- Instrucciones de la tarea:
Prosigue el artículo sobre México como primer proveedor de crudo a España a partir de su última oración.

- Fragmento:

Importaciones energéticas

México se convierte en el primer vendedor de crudo a España

Un motorista repostando en una gasolinera
Un motorista repostando en una gasolinera

En junio de 2012, Irán era el segundo mayor vendedor de petróleo a España, tan solo por detrás de Rusia. El embargo de la UE al régimen iraní obligó a España a diversificar sus compras a otros países como Arabia Saudí o México. Un proceso que se aceleró a medida que los conflictos en Rusia se intensificaron y que ha conducido a México a situarse como el primer proveedor de crudo a España en enero. Así se puede constatar en las estadísticas mensuales de la Corporación de Reservas Estratégicas de Productos Petrolíferos (Cores), sociedad de derecho público tutelada por Industria, que reflejan que en enero México vendió 960.000 toneladas de petróleo a España, lo que supuso un 19% del total.

- Extractos del listado:
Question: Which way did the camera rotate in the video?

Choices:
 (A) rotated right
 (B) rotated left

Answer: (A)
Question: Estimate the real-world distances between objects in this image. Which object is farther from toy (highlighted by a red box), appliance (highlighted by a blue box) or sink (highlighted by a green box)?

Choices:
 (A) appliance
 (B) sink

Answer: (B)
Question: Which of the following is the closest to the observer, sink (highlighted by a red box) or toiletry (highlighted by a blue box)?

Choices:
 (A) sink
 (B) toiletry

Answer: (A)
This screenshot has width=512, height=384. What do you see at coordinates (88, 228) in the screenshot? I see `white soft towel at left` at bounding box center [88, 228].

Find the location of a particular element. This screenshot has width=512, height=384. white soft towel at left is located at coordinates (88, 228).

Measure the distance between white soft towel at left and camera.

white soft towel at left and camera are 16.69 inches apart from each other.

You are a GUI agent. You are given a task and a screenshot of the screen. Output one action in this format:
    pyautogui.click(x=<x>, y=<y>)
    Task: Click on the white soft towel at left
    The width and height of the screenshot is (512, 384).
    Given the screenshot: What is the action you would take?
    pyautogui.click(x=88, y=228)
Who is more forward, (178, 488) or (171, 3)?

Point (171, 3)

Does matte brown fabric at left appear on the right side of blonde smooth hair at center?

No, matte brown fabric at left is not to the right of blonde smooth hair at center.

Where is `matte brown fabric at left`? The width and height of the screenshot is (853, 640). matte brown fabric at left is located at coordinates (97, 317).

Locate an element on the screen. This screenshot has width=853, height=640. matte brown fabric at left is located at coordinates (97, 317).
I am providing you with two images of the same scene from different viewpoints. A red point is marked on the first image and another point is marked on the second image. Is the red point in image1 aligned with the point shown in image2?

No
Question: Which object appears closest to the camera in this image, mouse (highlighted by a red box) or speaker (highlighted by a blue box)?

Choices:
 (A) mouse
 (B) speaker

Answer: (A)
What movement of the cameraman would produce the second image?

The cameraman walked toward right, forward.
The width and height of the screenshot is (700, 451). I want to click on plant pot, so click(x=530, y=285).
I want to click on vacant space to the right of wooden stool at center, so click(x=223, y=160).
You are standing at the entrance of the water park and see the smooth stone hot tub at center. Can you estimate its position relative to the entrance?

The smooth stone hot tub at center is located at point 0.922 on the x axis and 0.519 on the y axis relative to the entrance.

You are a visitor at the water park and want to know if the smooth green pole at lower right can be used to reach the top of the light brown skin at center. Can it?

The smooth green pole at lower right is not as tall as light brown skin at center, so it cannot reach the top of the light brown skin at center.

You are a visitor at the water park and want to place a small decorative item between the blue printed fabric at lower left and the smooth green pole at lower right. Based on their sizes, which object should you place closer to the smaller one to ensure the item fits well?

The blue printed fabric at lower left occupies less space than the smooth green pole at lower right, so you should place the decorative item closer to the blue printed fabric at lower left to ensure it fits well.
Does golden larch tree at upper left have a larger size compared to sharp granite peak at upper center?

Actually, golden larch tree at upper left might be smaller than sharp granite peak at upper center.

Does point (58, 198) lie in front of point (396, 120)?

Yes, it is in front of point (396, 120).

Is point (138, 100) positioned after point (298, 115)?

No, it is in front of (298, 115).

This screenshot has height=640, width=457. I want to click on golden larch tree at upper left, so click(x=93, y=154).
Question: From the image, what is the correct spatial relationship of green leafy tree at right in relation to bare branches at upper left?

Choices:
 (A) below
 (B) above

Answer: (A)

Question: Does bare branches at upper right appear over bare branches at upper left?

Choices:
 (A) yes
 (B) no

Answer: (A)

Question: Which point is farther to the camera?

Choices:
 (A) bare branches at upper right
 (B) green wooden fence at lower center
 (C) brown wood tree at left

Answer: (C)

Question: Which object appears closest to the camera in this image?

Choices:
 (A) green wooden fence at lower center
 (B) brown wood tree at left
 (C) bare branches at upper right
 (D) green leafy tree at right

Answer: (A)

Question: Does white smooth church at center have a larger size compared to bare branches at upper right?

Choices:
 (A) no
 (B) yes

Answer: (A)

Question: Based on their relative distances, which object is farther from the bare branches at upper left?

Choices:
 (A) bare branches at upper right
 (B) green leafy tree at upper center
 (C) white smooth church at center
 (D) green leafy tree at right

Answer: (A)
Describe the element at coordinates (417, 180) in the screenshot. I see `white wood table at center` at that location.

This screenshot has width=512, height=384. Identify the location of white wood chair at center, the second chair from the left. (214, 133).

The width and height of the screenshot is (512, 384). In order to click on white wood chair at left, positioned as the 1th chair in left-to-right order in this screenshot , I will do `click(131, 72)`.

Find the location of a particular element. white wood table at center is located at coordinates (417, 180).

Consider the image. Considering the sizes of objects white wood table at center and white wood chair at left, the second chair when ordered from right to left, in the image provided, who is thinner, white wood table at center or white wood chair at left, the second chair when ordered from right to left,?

- Respuesta del ejercicio:
Además de los problemas geopolíticos en Irán y Rusia y por extensión en Arabia Saudí, la principal razón que ha impulsado la compra de crudo a México es su mejor precio frente al resto de proveedores. Los hidrocarburos procedentes de ese país, junto a los de Venezuela o Colombia son más baratos, pero al mismo tiempo mucho más pesados (es decir, tienen una mayor densidad y una peor comercialización), por lo que no todos los países disponen de la tecnología necesaria para procesarlos. Las petroleras españolas, en especial Repsol, han perfeccionado mucho los desarrollos tecnológicos en sus refinerías y eso les está permitiendo empezar a refinar crudos pesados y obtener gasóleo que, ante la caída del consumo en España se está exportando a otros países abriendo nuevos negocios.

Este proceso de diversificación también se ha traducido en mayores importaciones de África, en las que ha jugado un papel preferente Nigeria, que se ha convertido en el segundo mayor proveedor de crudo de España, con 935.000 toneladas en enero (un 19% del total). El tercer lugar lo ocupa Rusia, con 707.000 toneladas, un 14%.